▸ **DOCUMENT EXCERPT**:
By Eugene Robinson
OK, now it’s settled, right? I mean, it must be settled by now. Mitt Romney is going to be the nominee. Eat your peas, Republicans, and then fall in line, because Romney’s the guy. Right?
Even at this point, after Romney trounced Newt Gingrich in the Florida primary and the Nevada caucuses, there are some fairly compelling reasons for Republicans to pause before bowing to the party establishment’s decision that Mitt must be It.
First is the fact that so many GOP voters still can’t summon much enthusiasm for their likely standard-bearer. In a poll released last week, the Pew Research Center found that an incredible 52 percent of Republicans and GOP-leaning independents consider the field of candidates only fair or poor. Just 46 percent assessed the field as good or excellent—compared to 68 percent who were satisfied with the contenders at the same point in the battle for the nomination four years ago.
In Florida, exit polls confirmed Pew’s findings: Nearly four in 10 GOP voters said they were unhappy with their choices. It is reasonable to assume that many Republicans who didn’t bother to vote—and thus were not sampled in exit polls—are probably even less enthusiastic.

▸ **Scene geometry reasoning material**:
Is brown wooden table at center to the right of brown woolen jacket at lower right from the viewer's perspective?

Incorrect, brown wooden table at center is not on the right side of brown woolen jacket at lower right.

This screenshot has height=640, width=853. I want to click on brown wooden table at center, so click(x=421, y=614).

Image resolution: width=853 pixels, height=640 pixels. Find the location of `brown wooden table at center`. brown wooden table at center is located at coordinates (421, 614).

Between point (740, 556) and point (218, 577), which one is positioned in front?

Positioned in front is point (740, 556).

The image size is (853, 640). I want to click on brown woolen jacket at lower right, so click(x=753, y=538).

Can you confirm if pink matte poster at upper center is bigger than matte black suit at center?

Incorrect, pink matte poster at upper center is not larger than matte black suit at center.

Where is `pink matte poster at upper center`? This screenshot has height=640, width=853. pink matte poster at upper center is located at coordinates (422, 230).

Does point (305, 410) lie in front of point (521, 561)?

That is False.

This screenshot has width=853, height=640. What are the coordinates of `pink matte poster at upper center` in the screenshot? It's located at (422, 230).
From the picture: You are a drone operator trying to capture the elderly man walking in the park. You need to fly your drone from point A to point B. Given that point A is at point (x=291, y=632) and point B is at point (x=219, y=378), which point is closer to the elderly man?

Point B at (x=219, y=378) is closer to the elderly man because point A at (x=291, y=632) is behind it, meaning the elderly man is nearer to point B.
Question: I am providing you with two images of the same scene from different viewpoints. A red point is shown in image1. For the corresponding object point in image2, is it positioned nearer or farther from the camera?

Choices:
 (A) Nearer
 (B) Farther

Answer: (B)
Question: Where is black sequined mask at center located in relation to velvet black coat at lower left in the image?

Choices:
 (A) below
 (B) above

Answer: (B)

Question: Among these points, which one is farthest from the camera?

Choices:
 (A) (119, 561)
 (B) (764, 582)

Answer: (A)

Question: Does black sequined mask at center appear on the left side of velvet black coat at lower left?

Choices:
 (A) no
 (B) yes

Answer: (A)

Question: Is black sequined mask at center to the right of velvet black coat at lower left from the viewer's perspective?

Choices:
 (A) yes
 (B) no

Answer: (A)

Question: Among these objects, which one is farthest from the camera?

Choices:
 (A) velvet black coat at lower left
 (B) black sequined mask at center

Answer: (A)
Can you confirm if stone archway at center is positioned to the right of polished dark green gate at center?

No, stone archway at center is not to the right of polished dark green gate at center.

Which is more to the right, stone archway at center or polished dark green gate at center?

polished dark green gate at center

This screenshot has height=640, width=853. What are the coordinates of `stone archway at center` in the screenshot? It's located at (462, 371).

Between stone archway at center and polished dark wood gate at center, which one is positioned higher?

▸ **WHAT IS BEING ASKED**:
Please pick up the column on Mitt Romney and the Republican nomination race where it stops, continuing its argument about why Republicans might hesitate to accept him.

▸ **EXERCISE OUTPUT**:
Last May, as the roster of candidates was shaping up, just 43 percent of Republicans thought the field was fair or poor, according to Pew. In other words, the better Republican voters come to know these candidates, including Romney, the less they like them.
Still, somebody is going to get nominated. At this point, Romney has shown he can beat Gingrich almost everywhere. But that “almost” is important.
Gingrich won big in South Carolina. And while Romney rolled up huge margins in the southern and central parts of Florida, Gingrich beat him in the panhandle counties that border Alabama and Georgia—a part of the state, demographically and culturally, that isn’t South Beach but, rather, just plain South.
This is significant because the South is the Republican Party’s heartland. Romney has shown in other contests that he can put a check mark in every ideological box—that despite Gingrich’s taunt of “Massachusetts moderate,” he can still win the support of voters who call themselves “very conservative” or who say they are tea party members. But maybe the relevant pejorative is the “Massachusetts” part.
So far, Romney has not shown that he can connect with and excite voters in the South the way Gingrich does. If the bruised, battered, underfunded Gingrich campaign can survive long enough—and if Gingrich can rediscover the in-your-face mojo that gave him such a lift in the South Carolina debates—he could potentially beat Romney in Georgia and Tennessee on Super Tuesday, March 6, and in Alabama and Mississippi a week later.
At that point, if I were a GOP pooh-bah, I’d have to worry about going into the November elections with a candidate at the top of the ticket who had received so little love from the party’s most loyal supporters.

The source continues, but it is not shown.